Stored data entries
- - - -

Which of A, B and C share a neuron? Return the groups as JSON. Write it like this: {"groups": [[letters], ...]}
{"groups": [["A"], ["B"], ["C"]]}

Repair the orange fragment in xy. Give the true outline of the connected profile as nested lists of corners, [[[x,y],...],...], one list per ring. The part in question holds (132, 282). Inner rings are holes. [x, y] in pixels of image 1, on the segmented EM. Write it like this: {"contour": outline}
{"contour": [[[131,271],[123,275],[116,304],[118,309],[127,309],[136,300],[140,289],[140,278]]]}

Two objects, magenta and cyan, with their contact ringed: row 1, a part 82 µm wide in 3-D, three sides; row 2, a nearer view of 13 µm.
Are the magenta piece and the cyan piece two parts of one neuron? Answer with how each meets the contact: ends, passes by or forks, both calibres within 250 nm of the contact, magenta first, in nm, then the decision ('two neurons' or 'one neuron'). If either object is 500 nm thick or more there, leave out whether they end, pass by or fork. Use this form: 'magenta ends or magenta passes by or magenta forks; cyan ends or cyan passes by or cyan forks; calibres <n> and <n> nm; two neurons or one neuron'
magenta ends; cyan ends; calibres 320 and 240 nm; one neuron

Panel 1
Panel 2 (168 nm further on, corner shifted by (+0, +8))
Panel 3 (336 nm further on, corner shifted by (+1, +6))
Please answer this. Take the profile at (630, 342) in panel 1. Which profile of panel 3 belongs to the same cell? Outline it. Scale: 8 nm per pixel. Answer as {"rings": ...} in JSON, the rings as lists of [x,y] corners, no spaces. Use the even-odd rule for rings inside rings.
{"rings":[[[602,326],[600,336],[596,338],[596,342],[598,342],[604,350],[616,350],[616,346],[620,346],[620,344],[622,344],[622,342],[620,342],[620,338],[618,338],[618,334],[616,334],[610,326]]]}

- - - -

Every record shown above should be set down again exactly.

Which of A, B and C share a neuron? Return the groups as JSON. Write it like this: {"groups": [[letters], ...]}
{"groups": [["A"], ["B"], ["C"]]}

Repair the orange fragment in xy. Give the true outline of the connected profile as nested lists of corners, [[[x,y],...],...], one list per ring. The part in question holds (132, 282). Inner rings are holes. [x, y] in pixels of image 1, on the segmented EM. Write it like this: {"contour": outline}
{"contour": [[[131,271],[123,275],[116,304],[118,309],[127,309],[136,300],[140,289],[140,278]]]}

Two objects, magenta and cyan, with their contact ringed: row 1, a part 82 µm wide in 3-D, three sides; row 2, a nearer view of 13 µm.
Are the magenta piece and the cyan piece two parts of one neuron? Answer with how each meets the contact: ends, passes by or forks, both calibres within 250 nm of the contact, magenta first, in nm, then the decision ('two neurons' or 'one neuron'). If either object is 500 nm thick or more there, leave out whether they end, pass by or fork. Use this form: 'magenta ends or magenta passes by or magenta forks; cyan ends or cyan passes by or cyan forks; calibres <n> and <n> nm; two neurons or one neuron'
magenta ends; cyan ends; calibres 320 and 240 nm; one neuron

Panel 1
Panel 2 (168 nm further on, corner shifted by (+0, +8))
Panel 3 (336 nm further on, corner shifted by (+1, +6))
Please answer this. Take the profile at (630, 342) in panel 1. Which profile of panel 3 belongs to the same cell? Outline it. Scale: 8 nm per pixel. Answer as {"rings": ...} in JSON, the rings as lists of [x,y] corners, no spaces. Use the even-odd rule for rings inside rings.
{"rings":[[[602,326],[600,336],[596,338],[596,342],[598,342],[604,350],[616,350],[616,346],[620,346],[620,344],[622,344],[622,342],[620,342],[620,338],[618,338],[618,334],[616,334],[610,326]]]}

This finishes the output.